Pretty sure these are the first 2 lines and then some other fragments:

My friend Maloney, swears like a sentry,
Got in trouble a few years back with the local gentry,

Squire and parson's son had a word with the magistrate who fixed him proper.

Maloney, son of the town whore....

Maloney in a sharp suit fistful of dollars....


Kit Reviewer
Book Reviewer
Funnily enough I've just found the name of the author: Charles Causley and the first two verses:

My friend Maloney, eighteen,
Swears like a sentry,
Got into trouble two years back,
With the local gentry.

Parson and squire's sons,
Informed a copper.
The magistrate took one look at Maloney,
Fixed him proper.

However I still can't find the rest of the poem on the interweb. This guy was a major English poet of the 20/21st Century and yet all of his works have not yet gone digital.
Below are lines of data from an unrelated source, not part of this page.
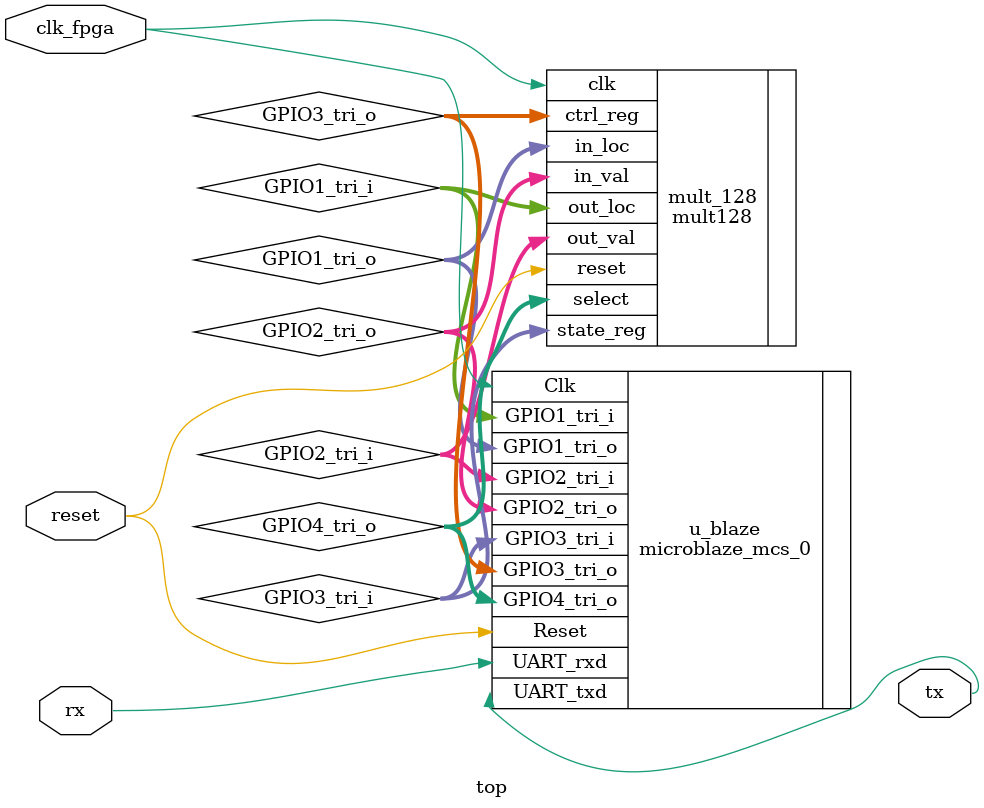
<source format=v>
`timescale 1ns / 1ps

module top(
        input  clk_fpga,        //FPGA system clk 100MHz
        input  reset,           //reset
        input  rx,              //USB-RS232 Interface: Rx 
        output tx               //USB-RS232 Interface: Tx
    );
    
    wire [31:0] GPIO1_tri_i;    
    wire [31:0] GPIO2_tri_i;
    wire [31:0] GPIO3_tri_i;
        
    wire [31:0] GPIO1_tri_o;    
    wire [31:0] GPIO2_tri_o;    
    wire [31:0] GPIO3_tri_o; 
    wire [31:0] GPIO4_tri_o;   

    //128-bit multiplier
    mult128 mult_128(
        .clk(clk_fpga),             //clock
        .reset(reset),              //reset
        
        .select(GPIO4_tri_o),       //select: 0 - multipliction, 1 - division 
        .in_loc(GPIO1_tri_o),       //the index location for a 32-bit chunk of the 128-bit input value
        .in_val(GPIO2_tri_o),       //the 32-bit chunk input value   
        .ctrl_reg(GPIO3_tri_o),     //control register: start/stop/restart multiplication
        
        .out_loc(GPIO1_tri_i),      //a location for a 32-bit chunk of the 64-bit output values
        .out_val(GPIO2_tri_i),      //the 32-bit chunk output value
        .state_reg(GPIO3_tri_i)     //state
    );
    
    //Microblaze MCS 
    microblaze_mcs_0 u_blaze (
        .Clk(clk_fpga),              //input wire Clk
        .Reset(reset),               //input wire Reset
        .UART_rxd(rx),               //input wire UART_rxd
        .UART_txd(tx),               //output wire UART_txd
        .GPIO1_tri_i(GPIO1_tri_i),   //input wire [31 : 0] GPIO1_tri_i
        .GPIO2_tri_i(GPIO2_tri_i),   //input wire [31 : 0] GPIO2_tri_i
        .GPIO3_tri_i(GPIO3_tri_i),   //input wire [31 : 0] GPIO3_tri_i
        .GPIO1_tri_o(GPIO1_tri_o),   //output wire [31 : 0] GPIO1_tri_o
        .GPIO2_tri_o(GPIO2_tri_o),   //output wire [31 : 0] GPIO2_tri_o
        .GPIO3_tri_o(GPIO3_tri_o),   //output wire [31 : 0] GPIO3_tri_o
        .GPIO4_tri_o(GPIO4_tri_o)    //output wire [31 : 0] GPIO4_tri_o
    );
    
endmodule

</source>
I'm not sure if thats a good thing or not.
My friend Maloney
by Charles Causley

My friend Maloney, eighteen,
Swears like a sentry
Got into trouble two years ago
With the local gentry.

Parson and squire’s sons
Informed a copper.
The magistrate took one look at Maloney,
Fixed him proper.

Talked of the crime of youth,
The innocent victim.
Maloney never said a blind word
To contradict him.

Maloney of Gun Street,
Back of the Nuclear Mission,
Son of the town whore,
Blamed television.

Justice, as usual, triumphed.
Everyone felt fine.
Things went deader.
Maloney went up the line.

Maloney learned one lesson:
Never play the fool
With the products of especially a minor
Public school.

Maloney lost a thing or two
At that institution.
First shirt, second innocence,
The old irresolution.

Found himself a girlfriend,
Sharp suit, sharp collars.
Maloney on a moped,
Pants full of dollars.

College boys on the corner
In striped, strait blazers
Look at old Maloney,
Eyes like razors.

‘You don’t need talent,’ says Maloney,
‘You don’t need looks.
All I got you got, fellers.
You can keep your thick books.’

Parson got religion,
Squire, in the end, the same.
The magistrate went over the wall.
‘Life,’ said Maloney, ‘’s a game.’

Consider then the case of Maloney,
College boys, parson, squire, beak.
Who was the victor and who was the victim?

In Charles Causley: Collected Poems 1951 - 2000, published by Picador. I learnt it at school too.
Baffles me to fcuk how some people find & dredge up old threads to whack an update onto.